05Which is growing faster — DAVE or V?
By revenue growth (latest reported year), Dave Inc.
(DAVE) is pulling ahead at 47. 5% versus 11. 3% for Visa Inc. (V). On earnings-per-share growth, the picture is similar: Dave Inc. grew EPS 222. 9% year-over-year, compared to 4. 8% for Visa Inc.. Higher growth typically commands a higher valuation multiple — check whether the premium P/E or P/S is justified by the growth rate using the PEG ratio.
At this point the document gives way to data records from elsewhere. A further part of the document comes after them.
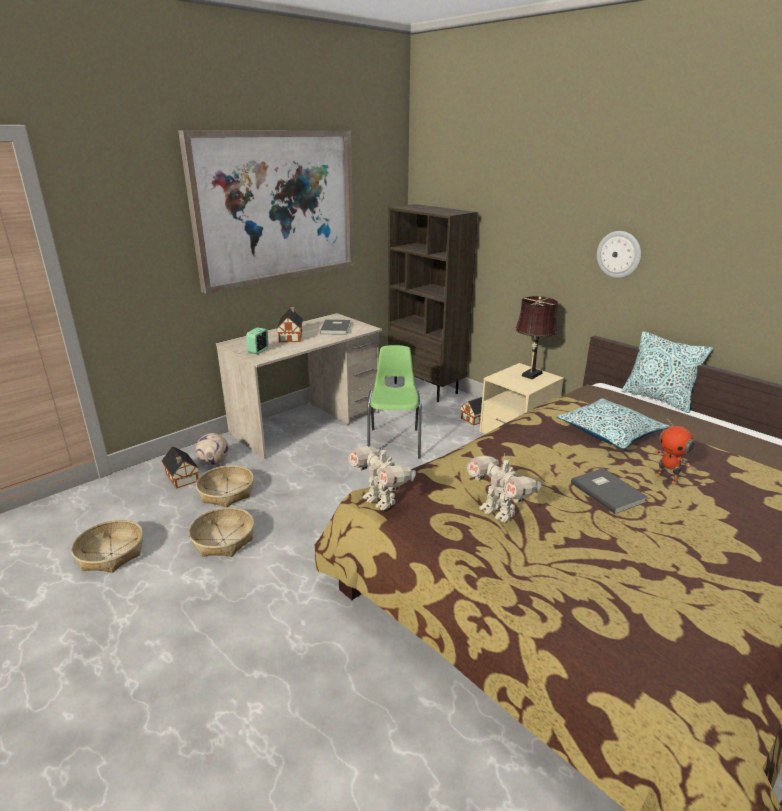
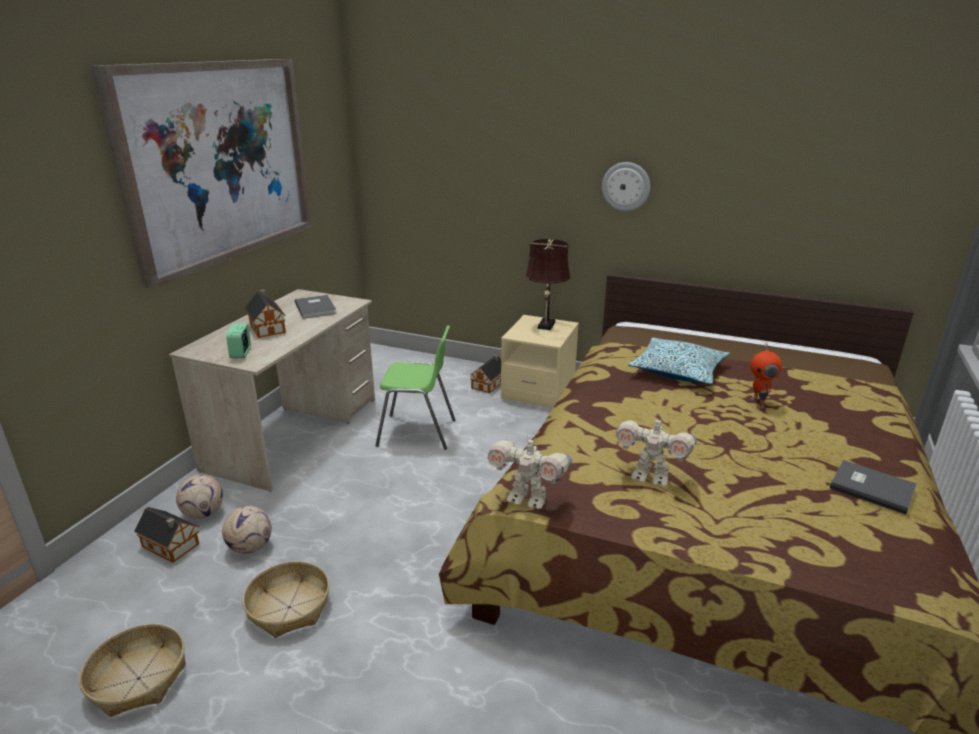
camera: 25 degrees left, 0 degrees up
basket [196,465,254,507] -> football [222,506,272,554]
green chair [367,345,422,458] -> green chair turned 120 degrees clockwise [375,325,455,450]
brown bookcase [388,204,478,402] -> none
grey book [571,468,648,514] -> grey book moved to [830,460,917,515]
pillow [622,331,713,413] -> none
toy robot [655,417,695,484] -> toy robot turned 60 degrees clockwise [751,342,782,409]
06Which has better profit margins — DAVE or V?
Visa Inc.
(V) is the more profitable company, earning 50. 1% net margin versus 38. 3% for Dave Inc. — meaning it keeps 50. 1% of every revenue dollar as bottom-line profit. Operating margin tells a similar story: V leads at 60. 0% versus 8. 0% for DAVE. At the gross margin level — before operating expenses — V leads at 80. 4%, reflecting greater pricing power or product mix advantage. Stronger margins indicate durable pricing power, lower cost of revenue, or higher mix of software/services. They are one of the clearest signs of business quality.
07Is DAVE or V more undervalued right now?
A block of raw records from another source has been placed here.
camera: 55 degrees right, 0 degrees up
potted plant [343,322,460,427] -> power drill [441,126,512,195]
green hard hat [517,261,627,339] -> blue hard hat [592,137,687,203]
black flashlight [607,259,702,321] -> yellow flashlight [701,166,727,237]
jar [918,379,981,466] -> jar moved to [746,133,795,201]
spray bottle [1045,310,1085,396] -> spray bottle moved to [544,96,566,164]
On forward earnings alone, Dave Inc.
(DAVE) trades at 19. 1x forward P/E versus 24. 6x for Visa Inc. — 5. 5x cheaper on a one-year earnings basis. Analyst consensus price targets imply the most upside for DAVE: 24. 1% to $309. 25.
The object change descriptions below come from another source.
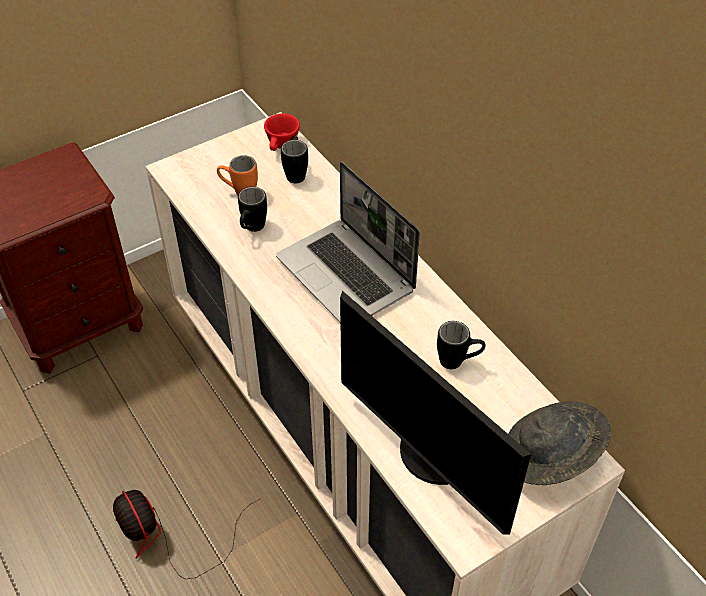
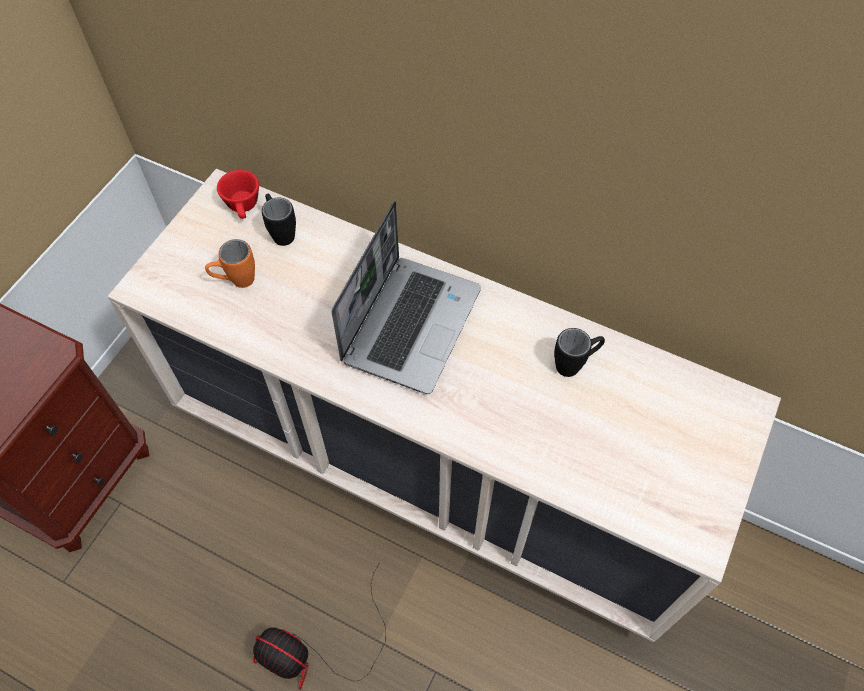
camera: 30 degrees left, 10 degrees up
black mug [238,187,267,232] -> none
laptop [276,162,420,322] -> laptop turned 90 degrees counterclockwise [332,201,481,394]
monitor [340,291,531,535] -> none
grey hat [508,401,612,485] -> none

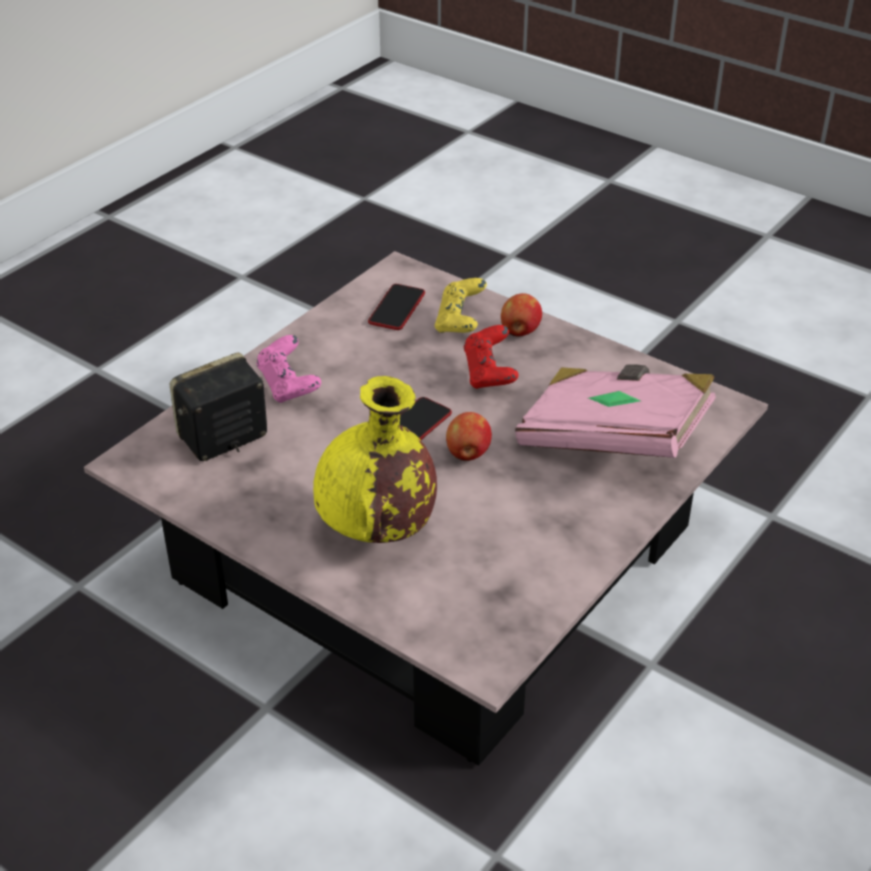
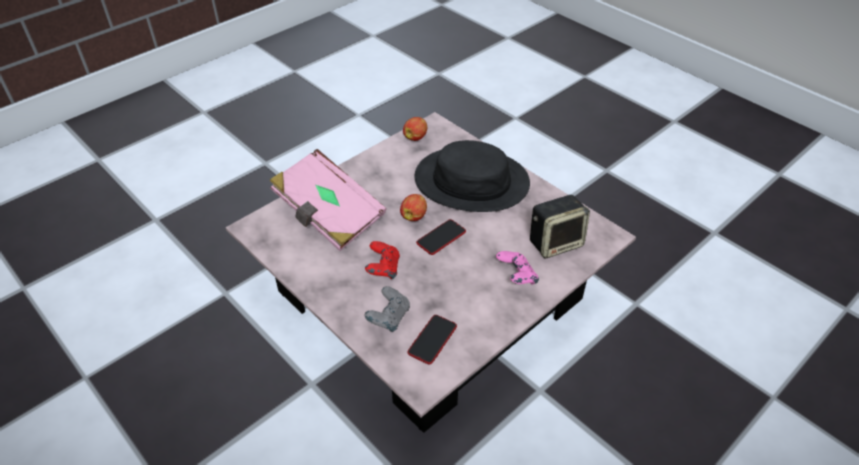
camera: 170 degrees left, 5 degrees up
yellow vase [313,376,437,543] -> black hat [415,140,530,212]
yellow game controller [435,278,487,333] -> grey game controller [364,286,410,332]
apple [501,293,542,337] -> apple moved to [403,117,427,141]

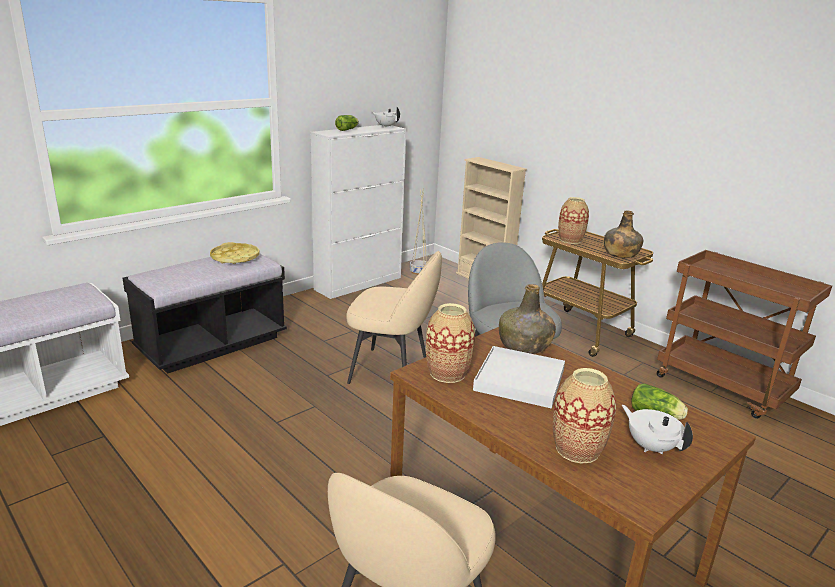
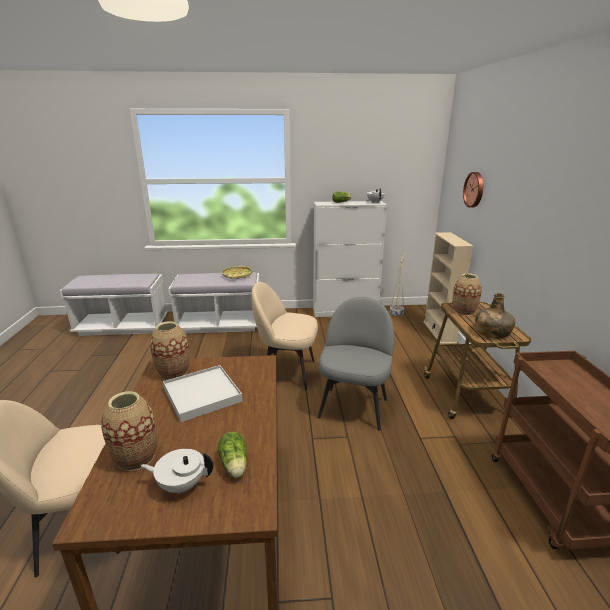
camera: 40 degrees right, 0 degrees up
black bench [123,253,287,374] -> white bench [168,272,259,333]
beige chair [346,251,442,384] -> beige chair turned 135 degrees clockwise [251,282,318,391]
green bottle [499,284,556,354] -> none
white teapot [622,405,693,454] -> white teapot turned 90 degrees counterclockwise [141,448,214,495]
none -> wall clock [463,172,483,208]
08Which pays a better dividend — DAVE or V?
In this comparison, V (0.
7% yield) pays a dividend. DAVE does not pay a meaningful dividend and should not be held primarily for income.
09Is DAVE or V better for a retirement portfolio?
For long-horizon retirement investors, Visa Inc.
(V) is the stronger choice — it scores higher on the combination of lower volatility, dividend reliability, and long-term compounding (low volatility (β 0. 68), 0. 7% yield, +329. 1% 10Y return). Dave Inc. (DAVE) carries a higher beta of 2. 69 — meaning larger drawdowns in market downturns, which matters significantly when you cannot wait years for a recovery. Both have compounded well over 10 years (V: +329. 1%, DAVE: -20. 5%), confirming both are viable long-term holds — but the lower-volatility option typically results in less emotional selling during corrections. Retirement portfolios generally favour predictability over maximum returns. Consult a financial advisor before making allocation decisions.
10What are the main differences between DAVE and V?
These companies operate in different sectors (DAVE (Technology) and V (Financial Services)), which means they face different economic cycles, regulatory environments, and macro sensitivities — making direct comparison nuanced.
In terms of investment character: DAVE is a small-cap high-growth stock; V is a large-cap quality compounder stock. V pays a dividend while DAVE does not, making them suitable for different income and tax situations. These fundamental differences mean investors should not choose between them on a single metric — the "better stock" depends entirely on which of these characteristics aligns with your investment strategy.